Chapter 2 Introduction to Git
2.1 Session aims
- How Git works
- The main Git commands
- Cloning a repository
- Creating and checking out branches
- Adding and committing files
- Pushing and pulling to the remote repository
Definitions you’ll need in this chapter
Git: Git is a version control system that helps you manage changes to your code or files. It tracks modifications, keeps a history of changes, and allows collaboration among multiple people working on the same project.
GitHub: GitHub is a platform that hosts Git repositories in a remote location on the internet.

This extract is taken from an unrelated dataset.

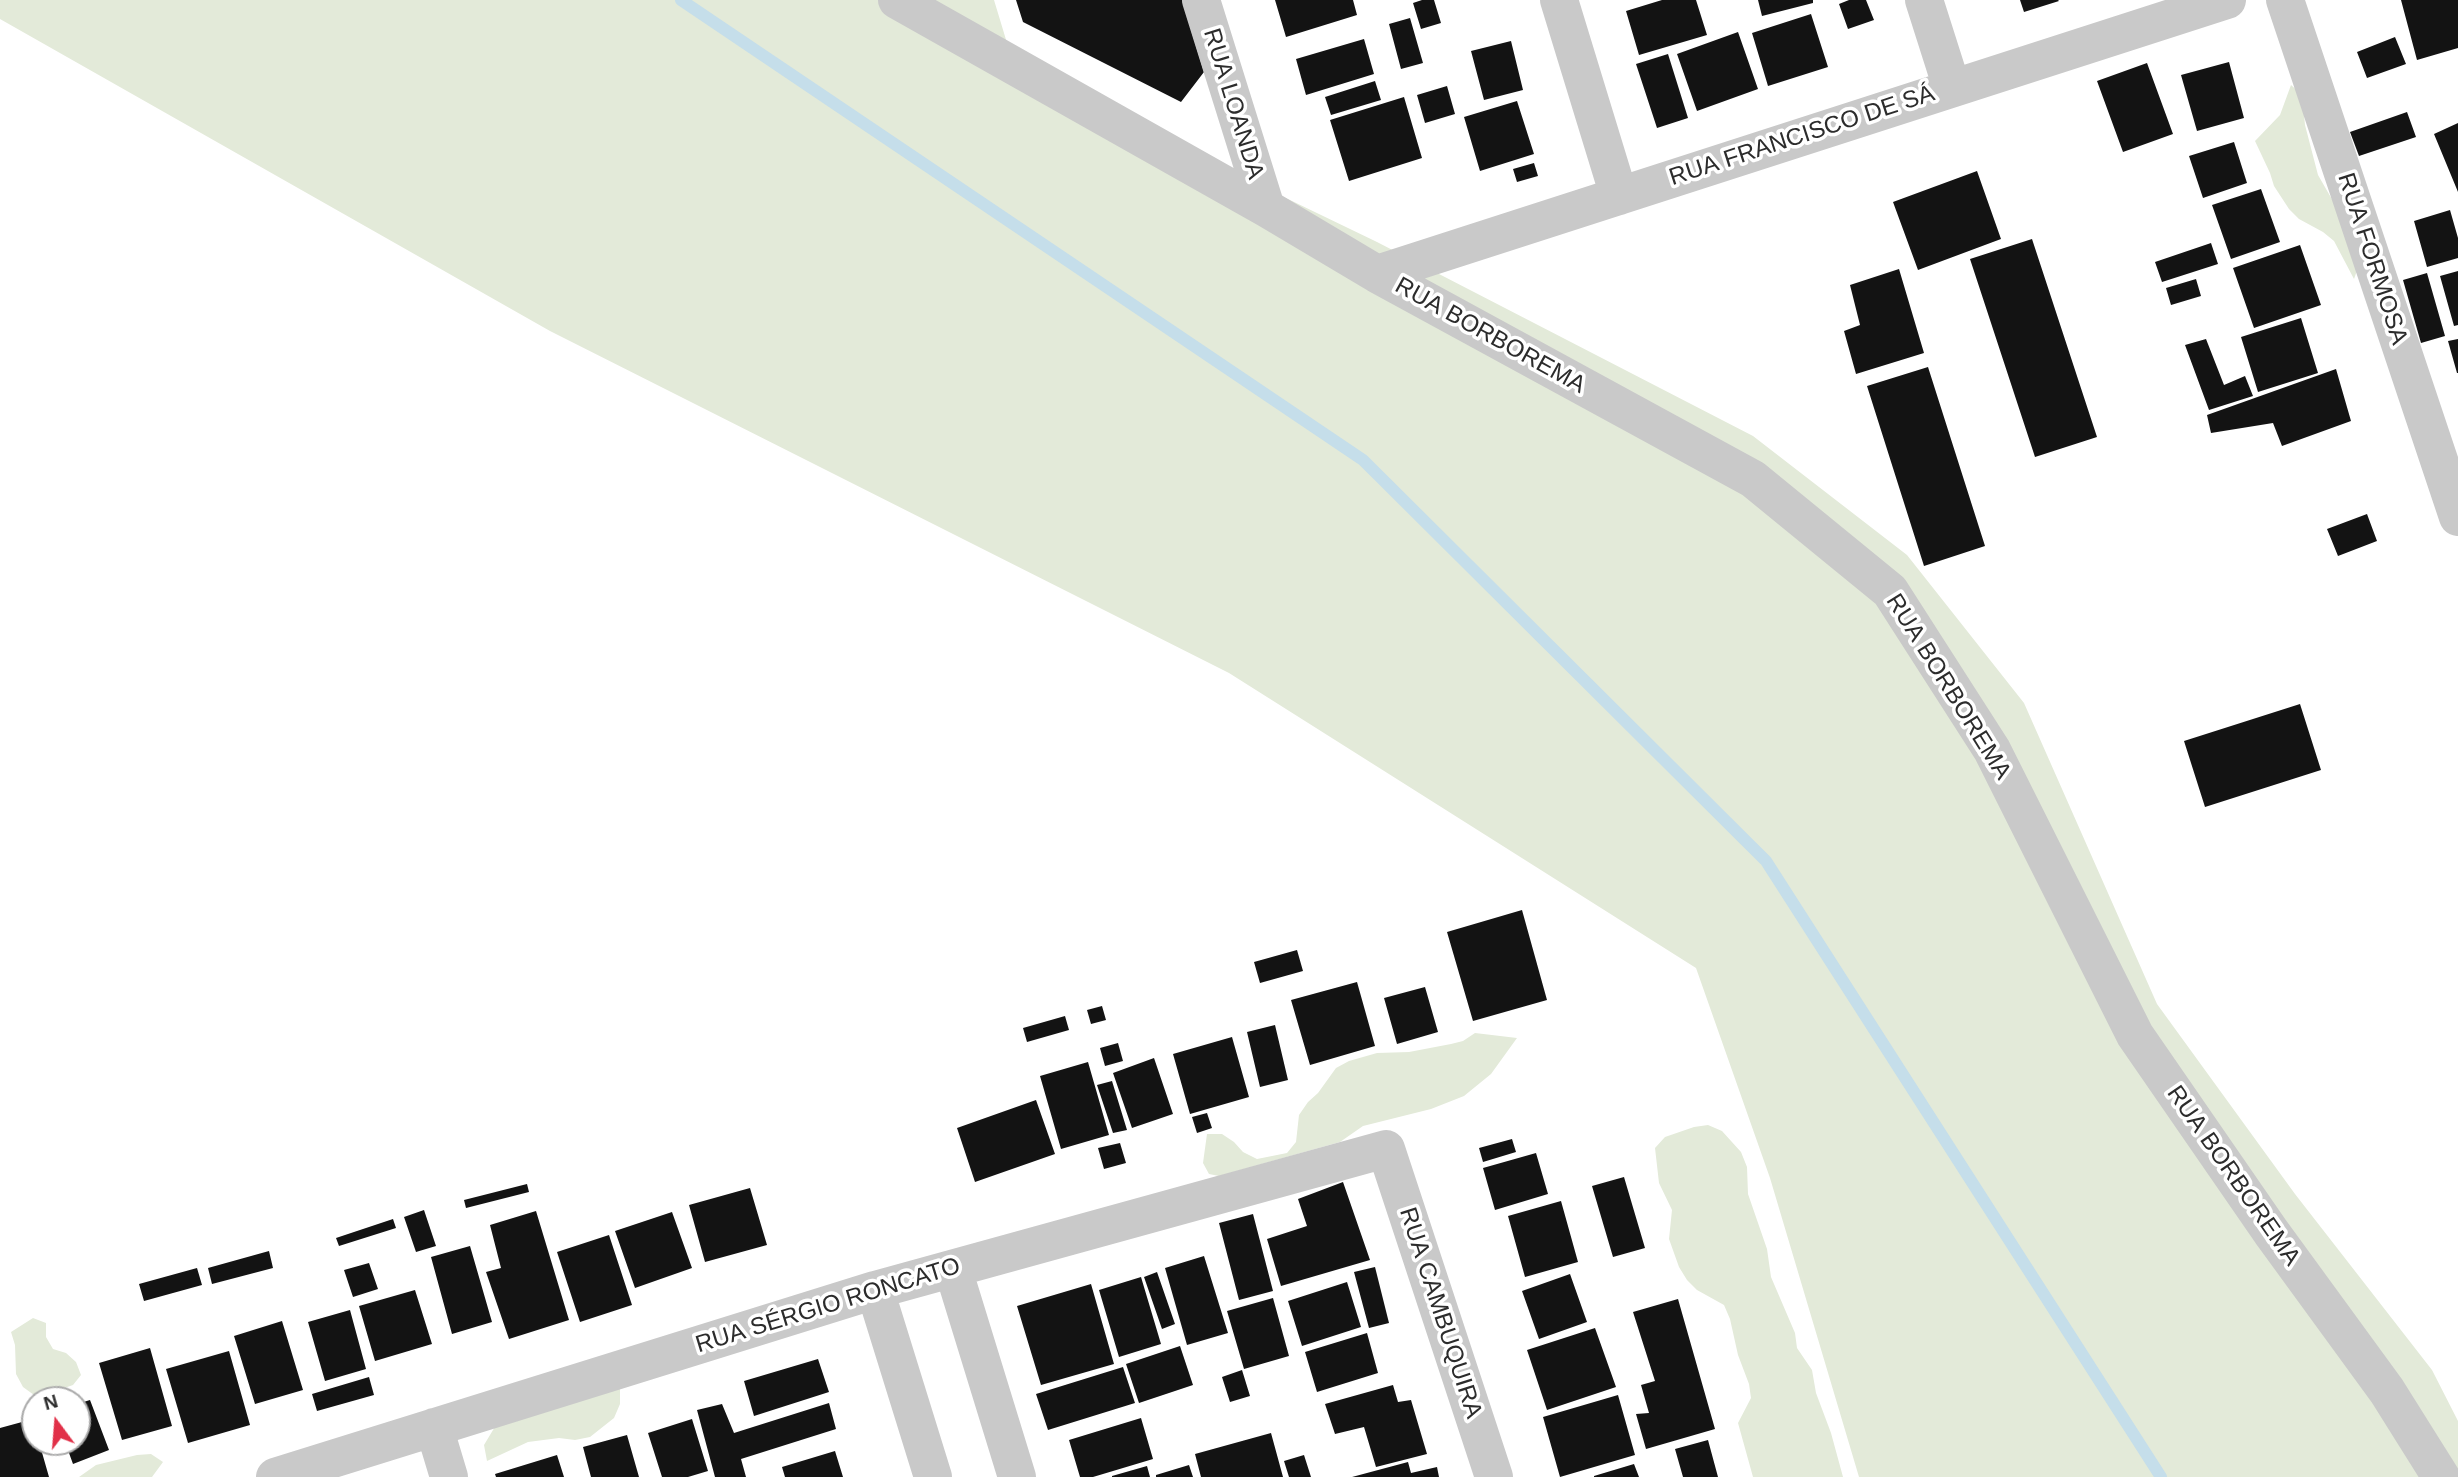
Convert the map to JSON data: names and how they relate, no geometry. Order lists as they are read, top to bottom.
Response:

Repository: A repository (or “repo”) is a place where you can store and manage your code or any other files. It is a folder that holds all the files relevant to your project, but also contains the version history and information related to a project. There are two different types of repositories: local repositories which are personal to you and on your local computer, and remote repositories which are on Github and shared with others.
2.2 How git works
Fundamentally, git works by storing your files inside an individual repository. While a repository looks like just a folder that contains your code files, it actually performs a number of functions all at once:
Storage of Files: A repository contains all the files and folders that make up your project, from source code, to text documents, images, and more.
Version History: Git continuously tracks changes made to the files within the repository. Every time you make a modification, git creates a snapshot of the entire project at that moment. Known as “commits”, these store the state of your project at different points in time, allowing you to revisit or revert to earlier versions as required.
Metadata and Tracking: On top of this, git stores metadata, such as who made specific changes, when they were made, and why. This helps you understand the progress made throughout the project and facilitates collaboration among team members.
All of this is done through a set of simple git commands, and the version history is stored alongside the files. In this way, git tracks the changes you make locally; to share the changes with others you would make use of Github as well.
2.2.1 Branches
Git also allows you to make use of branches to swap between different versions of code. Git branches are effectively a separate line of development within your code. When you want to add a new feature or fix a bug—no matter how big or how small, you create a new branch to your changes. This makes it harder for unstable code to get merged into the main code base, and it gives you the chance to clean up your content before merging it into the main branch. The point at which you create a new branch, it becomes a duplicate of the branch you started from; it will then diverge from that old branch as you make new changes, and eventually further down the process you will merge it back in to the branch it originally came from.
Importantly, branches are for new features and content, not individual people! Think about them like individual folders inside a shared drive; when producing a new chart you’d work inside a folder (or branch) called “charts” and not one called “Dave’s code”.
(And don’t worry if branches seem a bit abstract right now; they’ll make a lot more sense in the next chapter!)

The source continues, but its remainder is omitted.